Question

Two thin wire rings each having radius $R$ are placed at a distance $d$ apart with
their axes coinciding. The charges on the two rings are $ + Q$ and $ - Q$. The potential
difference between the centres of the two rings is:
A. Zero
B. $\dfrac{Q}{{4\pi {\varepsilon _0}}}\left[ {\dfrac{1}{R} - \dfrac{1}{{\sqrt {{R^2} + {d^2}} }}}
\right]$
C. $\dfrac{Q}{{4\pi {\varepsilon _0}{d^2}}}$
D. $\dfrac{Q}{{2\pi {\varepsilon _0}}}\left[ {\dfrac{1}{R} - \dfrac{1}{{\sqrt {{R^2} + {d^2}} }}}
\right]$

Answer 1

Hint:Use the expression of the electric potential at a point: $V = \dfrac{1}{{4\pi {\varepsilon
_0}}} \cdot \dfrac{q}{r}$ and the electric potential at the centre of the rings is due to its own
ring and the other ring.

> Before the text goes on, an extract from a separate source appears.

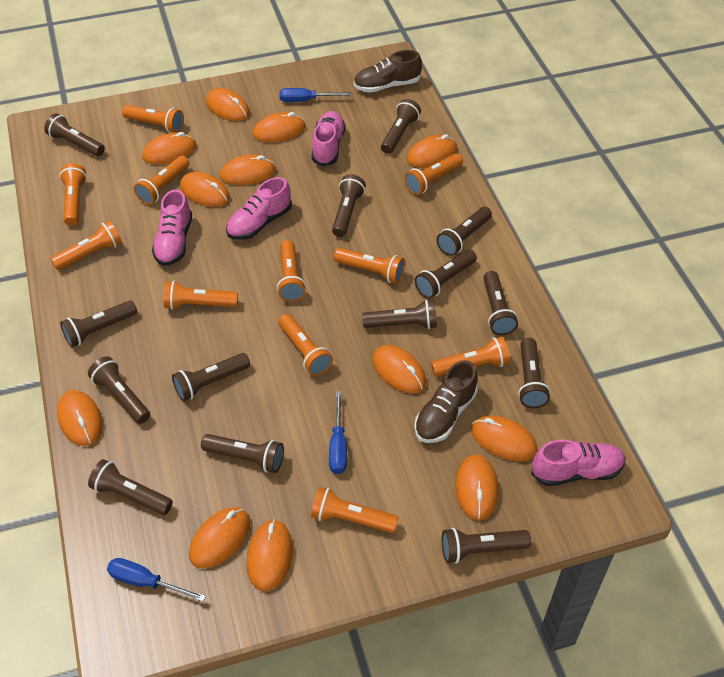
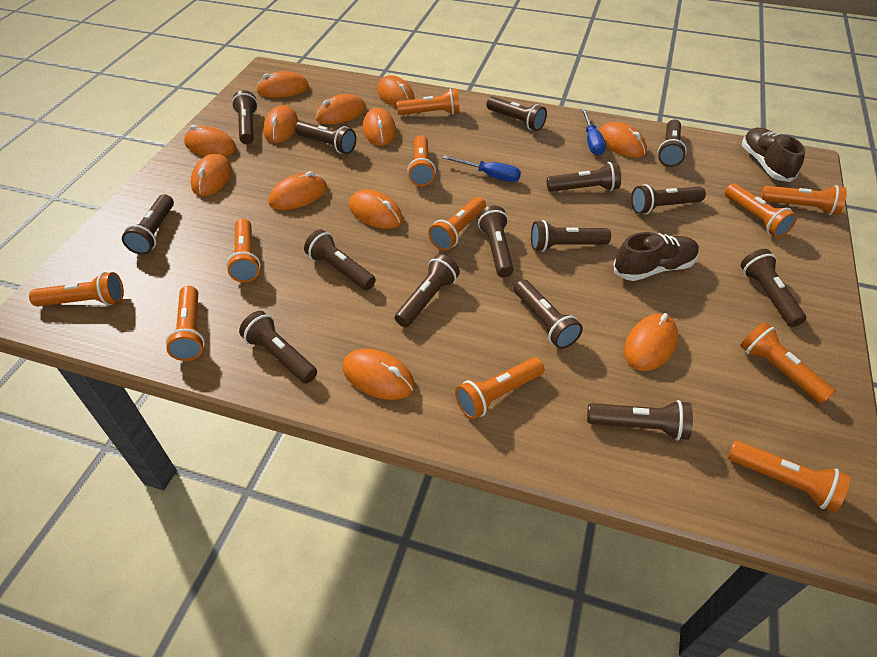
blue screwdriver: [107,558,206,601] [279,88,351,102] [329,391,347,474] = 3 -> [443,155,521,182] [581,108,606,155] = 2
brown flashlight: [44,113,105,156] [60,300,137,347] [88,356,150,424] [88,459,173,515] [172,353,250,401] [201,434,284,473] [332,174,366,237] [362,300,437,329] [381,99,421,154] [415,249,477,299] [437,207,492,256] [442,528,531,564] [483,271,518,335] [518,338,550,408] = 14 -> [122,194,174,255] [232,90,258,144] [239,311,317,383] [295,121,356,154] [304,229,376,290] [395,254,460,327] [478,206,514,278] [486,96,547,131] [514,280,583,349] [531,220,611,252] [547,162,621,192] [587,400,693,440] [631,184,706,214] [657,119,687,167] [741,249,806,327] = 15
pink shoe: [152,189,192,266] [226,177,292,240] [312,111,346,167] [531,440,626,486] = 4 -> none = 0

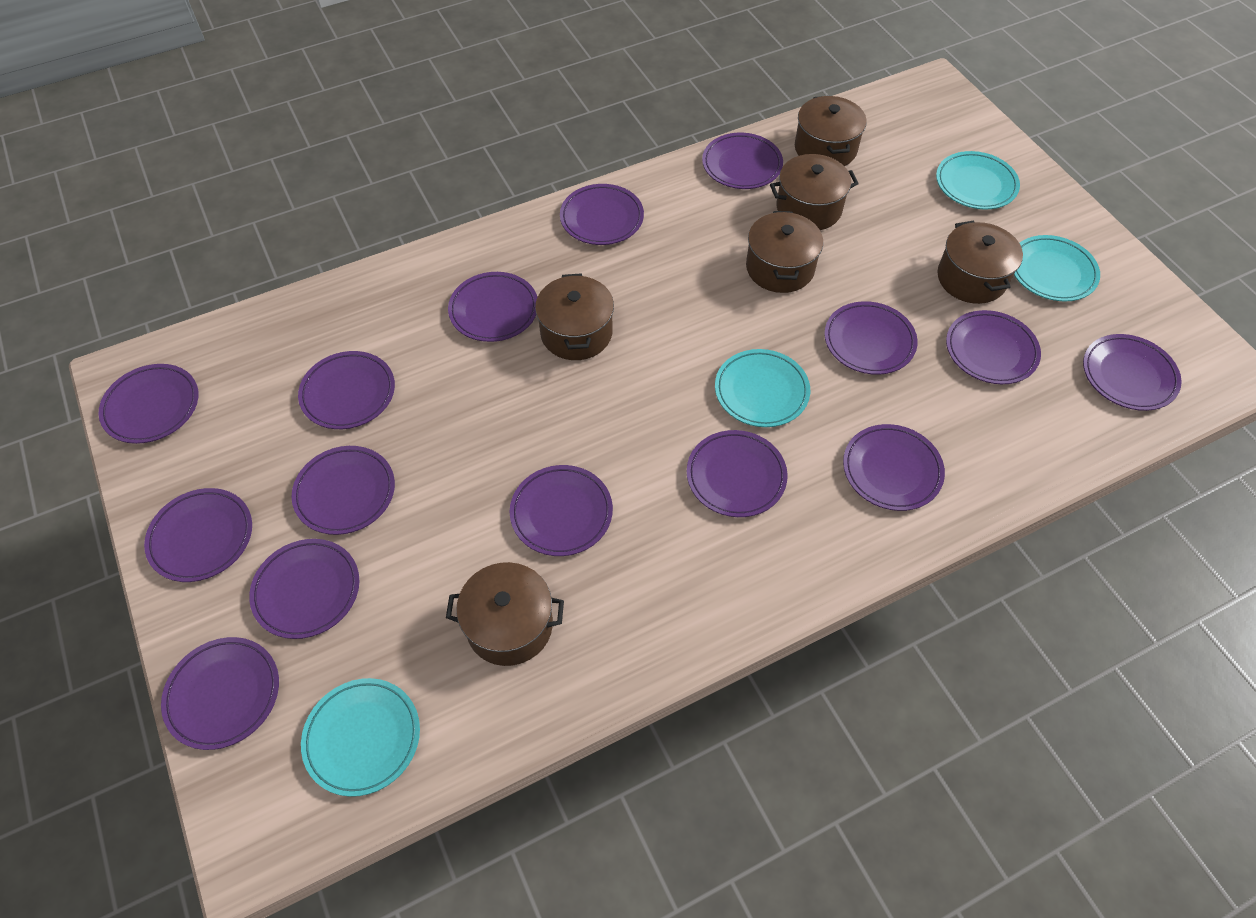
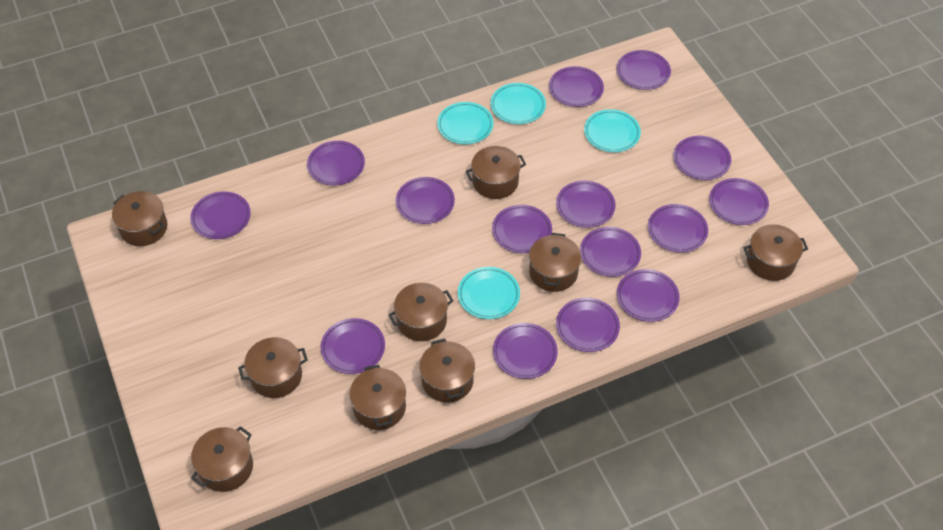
brown pot: [446,562,564,666] [535,273,614,360] [746,211,823,293] [770,154,859,230] [795,96,867,166] [937,221,1023,304] = 6 -> [112,191,168,246] [191,426,253,492] [238,337,308,398] [349,365,406,430] [388,283,453,341] [419,339,475,403] [466,146,526,199] [529,233,581,292] [743,224,808,281] = 9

Obtain the potential at centre of both rings.
Complete step by step solution:
From the question, we know that the radius of the thin rings is $R$, the separation between the
rings is $d$, the charge on the thin rings are $ + Q$ and $ - Q$.

By using the Pythagoras theorem, we have,
$
{r^2} = {R^2} + {d^2}\\
r = \sqrt {{R^2} + {d^2}}
$
Let us find the potential at the centre of the ring of charge $ + Q$,
We know the electric potential develops at the centre of the rings with charge $ + Q$ is due to
the potential of the ring itself and the electric potential due to the other ring with charge $ -
Q$, So,

${V_1} = \dfrac{1}{{4\pi {\varepsilon _0}}} \cdot \dfrac{Q}{R} + \dfrac{1}{{4\pi {\varepsilon _0}}}
\cdot \dfrac{{\left( { - Q} \right)}}{r}$
We can write the above equation as,
${V_1} = \dfrac{1}{{4\pi {\varepsilon _0}}}\left[ {\dfrac{Q}{R} - \dfrac{Q}{{\sqrt {{R^2} + {d^2}} }}}
\right]$ … (I)
Similarly, the electric potential develops at the centre of the rings with charge $ - Q$ is due to
the potential of the ring itself and the electric potential due to the other ring with charge $ +
Q$, So,
${V_2} = \dfrac{1}{{4\pi {\varepsilon _0}}} \cdot \dfrac{Q}{r} + \dfrac{1}{{4\pi {\varepsilon _0}}}
\cdot \dfrac{{\left( { - Q} \right)}}{R}$
We can write the above equation as,
\[{V_2} = \dfrac{1}{{4\pi {\varepsilon _0}}}\left[ {\dfrac{Q}{{\sqrt {{R^2} + {d^2}} }} -
\dfrac{Q}{R}} \right]\] … (II)
Now the potential difference at the centres of the two rings is calculated as,
$\Delta V = {V_1} - {V_2}$
Substitute the expression in the above equation, we have,
\[\Delta V = \dfrac{1}{{4\pi {\varepsilon _0}}}\left[ {\dfrac{Q}{R} - \dfrac{Q}{{\sqrt {{R^2} + {d^2}}
}}} \right] - \dfrac{1}{{4\pi {\varepsilon _0}}}\left[ {\dfrac{Q}{{\sqrt {{R^2} + {d^2}} }} -
\dfrac{Q}{R}} \right]\]
Now we rewrite and simplify the above equation,
\[
\Delta V = \dfrac{1}{{4\pi {\varepsilon _0}}}\left[ {\dfrac{Q}{R} - \dfrac{Q}{{\sqrt {{R^2} + {d^2}}
}} - \dfrac{Q}{{\sqrt {{R^2} + {d^2}} }} + \dfrac{Q}{R}} \right]\\
\Delta V = \dfrac{1}{{4\pi {\varepsilon _0}}}\left[ {\dfrac{{2Q}}{R} - \dfrac{{2Q}}{{\sqrt {{R^2} +
{d^2}} }}} \right]
\]
After further simplification, we get,
$\Delta V = \dfrac{Q}{{2\pi {\varepsilon _0}}}\left[ {\dfrac{1}{R} - \dfrac{1}{{\sqrt {{R^2} + {d^2}}
}}} \right]$

Thus, the option (D) is correct.

Note: The electric potential at a point in an electric field is the work needed to move a unit
charge (positive) from infinity to that point against the electrostatic forces and it is spherically
symmetric as it depends only on the distance of the point from the charge.